No one wants to spend a week in an elevator even if it means you get to go into orbit.
I would happily pay 20k to go to said stationary station for a few days. Even if it took a week to get there in cramped quarters.
By then there may be a number of cheaper options to visit pace though, Virgin Galactic is making a go at it. I really only want to go up if I can spend a day or two though, so mere flights up and down do not interest me much...
"There is more worth loving than we have strength to love." - Brian Jay Stanley
You are correct. However some dream that the market will provide in some mysterious way without paying materials scientists to find something that will make it technically possible and some engineers that can turn that it a workable design. Then we need an offplanet project big enough so that the huge project of making a beanstalk is worth it.
These stories bring out a lot of clowns that think you can just throw stuff in the air and it won't come down, and reader, if you don't want to be seen as one of those clowns I suggest you look at the wikipedia page on these beanstalks then read and understand the very simple maths and physics before posting. A rotating frame of reference is a bit hard to get used to initially, so get your head around it before posting stuff that anybody with an engineering or physics background here will scoff at as magical thinking.
Fair enough. Basically, the cable is always going to be stressed to a large percentage of maximum loading. It will also be made of carbon, which is flammable. I suspect that many kinds of weaponry could cause just enough damage to cause it to unravel and fail in short order. An incendiary charge placed against the side of the cable with a swarm of R/C helicopters might work just as well.
In any case, it's the ultimate in single point failure. Yes, you can attempt to secure the cable with missile defenses and other weaponry, as well as elaborate security checks of everyone allowed near it. I just can't see such an effort working when it's so trivial to actually destroy the cable, however.
Even a few 20mm rifle rounds in the same spot might be all it takes.
Aerospace engineer who has worked on orbital tether design speaking here.
A cable with a tip velocity of 30% of orbital speed is feasible with existing materials. Since the center of the cable is at orbital velocity by definition, the tip is then at 70% of orbital velocity at the bottom of it's rotation. A vehicle coming from the ground then needs half the kinetic energy as a full ground-to-orbit one does (Kinetic energy goes as 0.5 times velocity squared). That makes single stage launch vehicles very feasible. If the tip is at 1 gravity, then the cable radius is 516 km, and the center would be at an altitude of 750 km or thereabouts, so it does not see too much drag at the low point. Half a rotation later (12 minutes) at top of the rotation, you can let go, and now be going at 130% of orbit velocity, which is nearly GEO transfer or escape.
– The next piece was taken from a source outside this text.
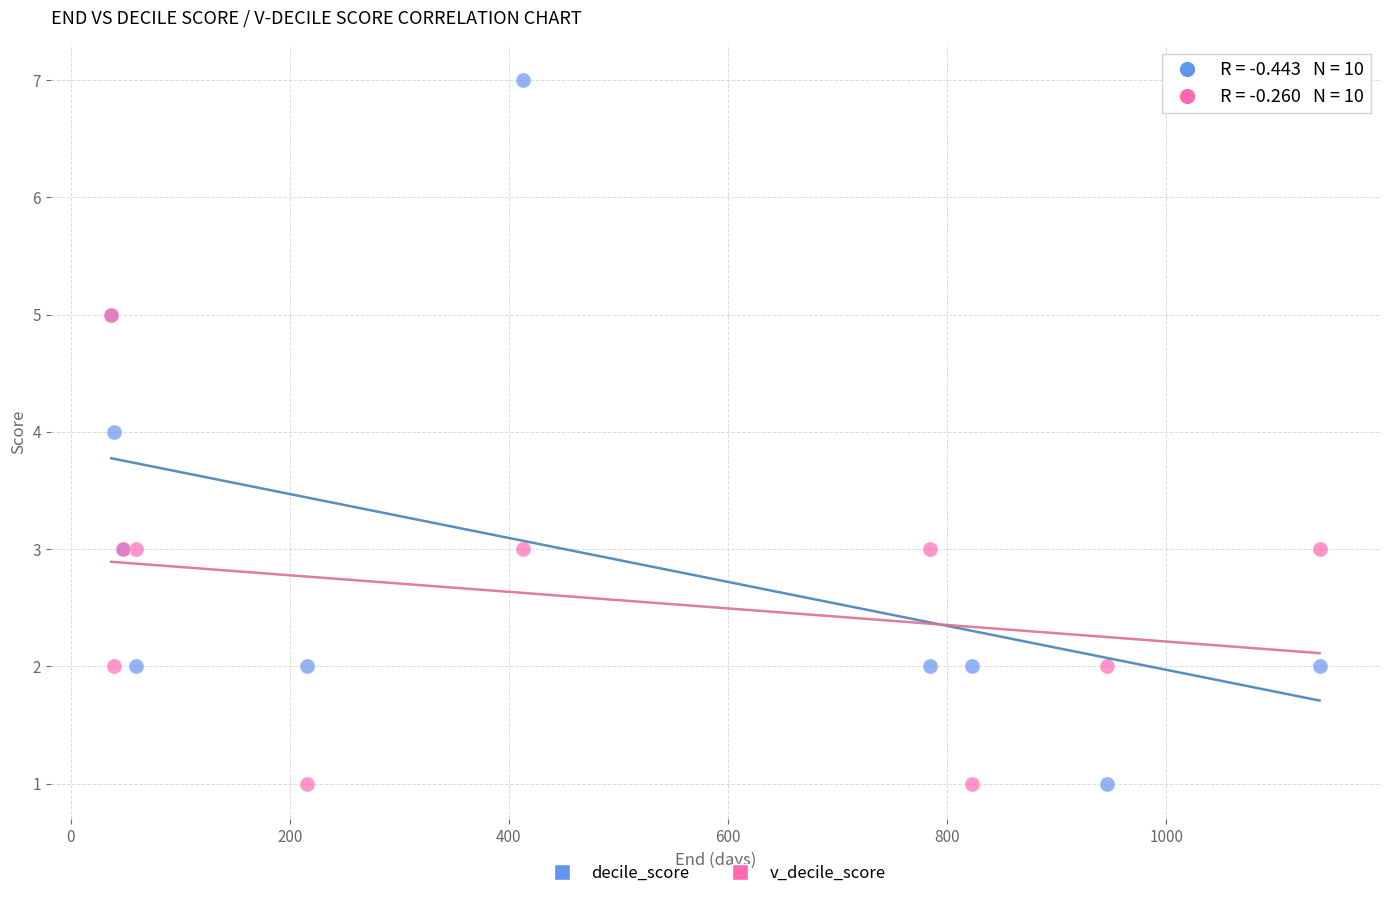

Which series has the largest Y range (max minus min)?

decile_score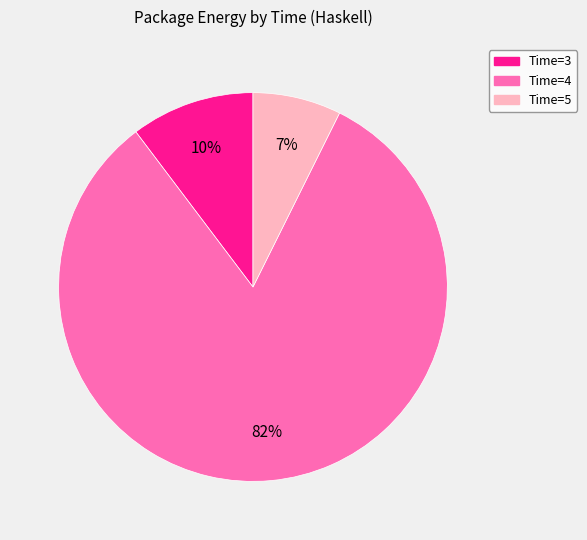

Does any single category account for the majority?

Yes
Escape is 141% of orbit velocity.
If you wanted to get to zero g, then it's a 516 km ride, which beats the fuck out of a stationary elevator. The elevator will be heavy relative to the vehicles coming up and down, but you need onboard propulsion to make up for traffic differences. Anything going up tends to lower the elevator orbit, anything going down tends to raise it. Whatever is left over you need to make up, preferably with an efficient electric thruster. Arrival means landing on a platform that is at one gee. With modern GPS and laser navigation, that should be fairly easy. Make the platform hundreds of meters wide if you need a bigger target. Missed landings just means the vehicle heads back down sooner than it was supposed to. It should not present a safety problem.
Building something like this is a bootstrapping task. Start with a small rotating station, and extend cables from it. Keep adding sections of cable one at a time. Get your cable from near earth asteroids which have carbon, so you don't have to launch the whole thing from Earth. As the thing grows, the velocity to reach it from the ground goes down, so the payload a vehicle can carry goes up.